Top of Records supplied

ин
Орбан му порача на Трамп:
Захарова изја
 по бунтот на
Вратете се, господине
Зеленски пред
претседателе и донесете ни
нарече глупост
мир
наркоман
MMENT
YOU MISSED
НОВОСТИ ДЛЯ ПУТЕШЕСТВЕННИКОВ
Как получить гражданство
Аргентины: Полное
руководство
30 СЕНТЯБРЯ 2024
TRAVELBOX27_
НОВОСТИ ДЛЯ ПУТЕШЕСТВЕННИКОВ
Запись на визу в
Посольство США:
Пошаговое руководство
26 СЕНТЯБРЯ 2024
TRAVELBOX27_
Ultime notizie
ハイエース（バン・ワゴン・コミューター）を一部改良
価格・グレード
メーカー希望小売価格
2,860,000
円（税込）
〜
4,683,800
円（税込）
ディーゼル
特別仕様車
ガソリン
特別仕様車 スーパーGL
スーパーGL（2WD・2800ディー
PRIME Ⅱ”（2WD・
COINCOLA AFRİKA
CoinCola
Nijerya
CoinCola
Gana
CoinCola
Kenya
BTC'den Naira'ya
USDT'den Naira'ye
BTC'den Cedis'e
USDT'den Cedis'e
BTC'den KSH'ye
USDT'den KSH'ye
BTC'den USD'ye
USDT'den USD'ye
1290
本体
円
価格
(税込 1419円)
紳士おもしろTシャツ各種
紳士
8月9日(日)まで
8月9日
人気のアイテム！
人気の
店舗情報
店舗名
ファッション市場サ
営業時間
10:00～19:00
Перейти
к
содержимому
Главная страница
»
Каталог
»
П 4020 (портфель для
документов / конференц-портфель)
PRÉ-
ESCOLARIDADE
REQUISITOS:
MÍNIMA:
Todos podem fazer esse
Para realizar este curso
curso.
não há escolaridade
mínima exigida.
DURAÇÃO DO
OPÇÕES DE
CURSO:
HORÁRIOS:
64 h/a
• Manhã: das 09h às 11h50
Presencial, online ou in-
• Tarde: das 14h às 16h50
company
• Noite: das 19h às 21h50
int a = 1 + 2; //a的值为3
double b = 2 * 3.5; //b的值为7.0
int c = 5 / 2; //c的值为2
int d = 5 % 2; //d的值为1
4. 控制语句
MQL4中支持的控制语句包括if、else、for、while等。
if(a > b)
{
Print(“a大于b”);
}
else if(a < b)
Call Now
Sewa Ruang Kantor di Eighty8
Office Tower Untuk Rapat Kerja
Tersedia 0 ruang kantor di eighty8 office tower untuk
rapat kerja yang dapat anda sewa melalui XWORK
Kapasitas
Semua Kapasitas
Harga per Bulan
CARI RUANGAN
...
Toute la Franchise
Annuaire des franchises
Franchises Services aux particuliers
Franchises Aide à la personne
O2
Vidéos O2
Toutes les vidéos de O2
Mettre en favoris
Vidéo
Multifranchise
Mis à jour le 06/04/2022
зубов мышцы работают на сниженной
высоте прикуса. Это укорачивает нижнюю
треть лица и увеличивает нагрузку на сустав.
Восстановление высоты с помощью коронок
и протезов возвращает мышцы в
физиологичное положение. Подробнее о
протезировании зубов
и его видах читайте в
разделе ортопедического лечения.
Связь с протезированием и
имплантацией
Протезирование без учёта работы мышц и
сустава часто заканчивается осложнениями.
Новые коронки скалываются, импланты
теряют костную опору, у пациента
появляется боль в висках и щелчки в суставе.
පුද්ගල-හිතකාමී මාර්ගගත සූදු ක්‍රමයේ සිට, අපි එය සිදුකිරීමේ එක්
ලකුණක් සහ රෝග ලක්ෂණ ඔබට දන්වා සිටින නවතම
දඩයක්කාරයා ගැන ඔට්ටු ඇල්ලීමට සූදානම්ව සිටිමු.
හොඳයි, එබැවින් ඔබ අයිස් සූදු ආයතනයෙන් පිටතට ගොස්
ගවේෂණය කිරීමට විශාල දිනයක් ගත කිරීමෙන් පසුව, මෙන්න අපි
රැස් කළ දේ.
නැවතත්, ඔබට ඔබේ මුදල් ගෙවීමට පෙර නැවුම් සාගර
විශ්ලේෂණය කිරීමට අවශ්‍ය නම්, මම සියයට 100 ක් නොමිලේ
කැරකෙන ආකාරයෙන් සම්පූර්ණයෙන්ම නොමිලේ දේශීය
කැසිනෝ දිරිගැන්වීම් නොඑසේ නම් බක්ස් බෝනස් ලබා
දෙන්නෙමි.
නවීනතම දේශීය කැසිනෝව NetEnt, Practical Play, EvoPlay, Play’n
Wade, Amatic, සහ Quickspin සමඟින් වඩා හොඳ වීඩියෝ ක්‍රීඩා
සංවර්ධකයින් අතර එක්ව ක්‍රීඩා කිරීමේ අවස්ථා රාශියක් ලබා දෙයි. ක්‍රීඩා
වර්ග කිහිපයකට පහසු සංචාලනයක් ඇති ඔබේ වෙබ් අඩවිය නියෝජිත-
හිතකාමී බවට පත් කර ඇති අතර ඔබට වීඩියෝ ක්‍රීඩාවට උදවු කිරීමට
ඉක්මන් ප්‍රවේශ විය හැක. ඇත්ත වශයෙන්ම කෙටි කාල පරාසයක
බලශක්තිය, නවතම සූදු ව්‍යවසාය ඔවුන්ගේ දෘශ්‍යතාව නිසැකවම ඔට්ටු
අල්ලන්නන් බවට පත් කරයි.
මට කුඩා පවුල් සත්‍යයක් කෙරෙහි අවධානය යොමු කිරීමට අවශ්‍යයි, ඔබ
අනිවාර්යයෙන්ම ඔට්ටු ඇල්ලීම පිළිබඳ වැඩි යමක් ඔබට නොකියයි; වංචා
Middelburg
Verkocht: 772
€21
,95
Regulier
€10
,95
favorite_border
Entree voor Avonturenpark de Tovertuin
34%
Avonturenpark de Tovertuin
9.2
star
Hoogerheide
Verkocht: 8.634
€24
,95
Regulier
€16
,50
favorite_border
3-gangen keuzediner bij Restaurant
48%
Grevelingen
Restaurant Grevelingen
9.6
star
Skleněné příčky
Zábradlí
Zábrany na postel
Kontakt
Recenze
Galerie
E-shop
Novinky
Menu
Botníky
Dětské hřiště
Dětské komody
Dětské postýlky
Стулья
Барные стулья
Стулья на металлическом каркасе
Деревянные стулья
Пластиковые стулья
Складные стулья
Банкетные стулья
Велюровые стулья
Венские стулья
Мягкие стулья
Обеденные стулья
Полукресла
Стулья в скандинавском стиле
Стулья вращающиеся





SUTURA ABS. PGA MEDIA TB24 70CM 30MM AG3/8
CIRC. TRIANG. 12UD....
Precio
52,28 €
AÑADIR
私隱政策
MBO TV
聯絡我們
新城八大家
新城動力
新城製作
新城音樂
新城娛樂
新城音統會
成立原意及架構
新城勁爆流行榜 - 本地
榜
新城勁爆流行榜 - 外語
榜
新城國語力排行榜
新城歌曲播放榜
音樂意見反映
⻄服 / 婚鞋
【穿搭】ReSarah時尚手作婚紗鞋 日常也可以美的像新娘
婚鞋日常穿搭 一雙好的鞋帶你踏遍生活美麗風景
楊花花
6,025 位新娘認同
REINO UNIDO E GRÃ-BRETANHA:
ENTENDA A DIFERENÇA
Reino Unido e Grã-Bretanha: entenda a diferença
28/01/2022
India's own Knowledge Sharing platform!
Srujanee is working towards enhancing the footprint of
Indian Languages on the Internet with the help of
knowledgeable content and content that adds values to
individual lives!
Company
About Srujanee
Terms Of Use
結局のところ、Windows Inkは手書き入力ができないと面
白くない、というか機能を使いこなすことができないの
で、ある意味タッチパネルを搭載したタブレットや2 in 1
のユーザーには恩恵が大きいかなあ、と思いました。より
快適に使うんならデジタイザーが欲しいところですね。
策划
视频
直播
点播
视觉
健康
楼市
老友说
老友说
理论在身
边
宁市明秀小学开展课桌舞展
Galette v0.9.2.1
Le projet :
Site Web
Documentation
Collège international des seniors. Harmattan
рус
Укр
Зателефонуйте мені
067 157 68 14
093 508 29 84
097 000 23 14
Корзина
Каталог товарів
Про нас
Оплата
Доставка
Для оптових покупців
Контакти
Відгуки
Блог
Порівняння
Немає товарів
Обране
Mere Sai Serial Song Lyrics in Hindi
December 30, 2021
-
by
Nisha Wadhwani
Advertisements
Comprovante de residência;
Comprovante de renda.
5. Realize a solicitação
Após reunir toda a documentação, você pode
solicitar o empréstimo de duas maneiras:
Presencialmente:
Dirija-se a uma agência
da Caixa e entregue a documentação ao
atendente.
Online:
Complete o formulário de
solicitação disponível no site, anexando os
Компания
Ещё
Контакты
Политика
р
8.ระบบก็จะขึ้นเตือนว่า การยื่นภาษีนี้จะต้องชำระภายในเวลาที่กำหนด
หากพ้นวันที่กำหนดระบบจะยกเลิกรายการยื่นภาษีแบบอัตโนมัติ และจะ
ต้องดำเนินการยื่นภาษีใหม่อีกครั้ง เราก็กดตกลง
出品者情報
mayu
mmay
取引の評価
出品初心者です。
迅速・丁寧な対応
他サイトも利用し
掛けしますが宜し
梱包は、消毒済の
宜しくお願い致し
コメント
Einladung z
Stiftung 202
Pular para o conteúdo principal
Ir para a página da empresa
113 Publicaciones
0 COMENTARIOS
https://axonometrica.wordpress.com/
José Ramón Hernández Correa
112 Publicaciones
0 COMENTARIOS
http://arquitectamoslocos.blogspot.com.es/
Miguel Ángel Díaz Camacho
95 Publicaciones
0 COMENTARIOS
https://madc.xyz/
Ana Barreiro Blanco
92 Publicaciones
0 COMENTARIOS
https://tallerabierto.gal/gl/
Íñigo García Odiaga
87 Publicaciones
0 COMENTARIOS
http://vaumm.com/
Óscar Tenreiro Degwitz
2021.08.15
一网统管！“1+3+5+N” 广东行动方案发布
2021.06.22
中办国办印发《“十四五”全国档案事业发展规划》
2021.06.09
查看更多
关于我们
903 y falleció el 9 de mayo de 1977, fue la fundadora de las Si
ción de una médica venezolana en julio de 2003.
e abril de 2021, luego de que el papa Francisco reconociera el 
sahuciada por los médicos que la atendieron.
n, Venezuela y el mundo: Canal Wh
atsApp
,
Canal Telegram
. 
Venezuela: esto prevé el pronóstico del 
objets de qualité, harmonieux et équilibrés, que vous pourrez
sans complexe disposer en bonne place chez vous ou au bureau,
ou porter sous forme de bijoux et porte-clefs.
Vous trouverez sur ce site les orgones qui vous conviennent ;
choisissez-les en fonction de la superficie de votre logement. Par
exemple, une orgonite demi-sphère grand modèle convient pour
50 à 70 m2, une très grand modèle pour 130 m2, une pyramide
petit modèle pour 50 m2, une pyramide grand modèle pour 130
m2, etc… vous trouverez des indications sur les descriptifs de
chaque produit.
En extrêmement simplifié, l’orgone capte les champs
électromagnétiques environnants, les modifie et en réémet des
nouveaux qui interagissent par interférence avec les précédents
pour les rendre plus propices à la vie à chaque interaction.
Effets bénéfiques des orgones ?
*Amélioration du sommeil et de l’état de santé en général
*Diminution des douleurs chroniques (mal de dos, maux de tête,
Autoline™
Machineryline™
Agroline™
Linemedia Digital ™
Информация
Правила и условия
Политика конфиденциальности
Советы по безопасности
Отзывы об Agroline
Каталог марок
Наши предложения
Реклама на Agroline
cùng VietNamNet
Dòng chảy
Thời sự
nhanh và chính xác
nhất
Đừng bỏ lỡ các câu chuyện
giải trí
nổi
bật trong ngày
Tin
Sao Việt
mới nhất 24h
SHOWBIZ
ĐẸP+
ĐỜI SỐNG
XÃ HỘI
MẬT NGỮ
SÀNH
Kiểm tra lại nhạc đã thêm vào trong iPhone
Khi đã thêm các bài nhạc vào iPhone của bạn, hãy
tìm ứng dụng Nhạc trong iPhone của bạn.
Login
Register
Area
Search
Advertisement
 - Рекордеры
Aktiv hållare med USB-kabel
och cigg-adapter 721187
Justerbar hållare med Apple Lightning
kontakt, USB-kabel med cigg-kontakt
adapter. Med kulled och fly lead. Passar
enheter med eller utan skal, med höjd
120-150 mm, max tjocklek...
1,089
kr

Bottom of Records supplied

Directions for this task :: Please count how many lines of the records contain the string "Dětské" with the same capitalization, and reply with only the number.

Solution to the exercise :: 3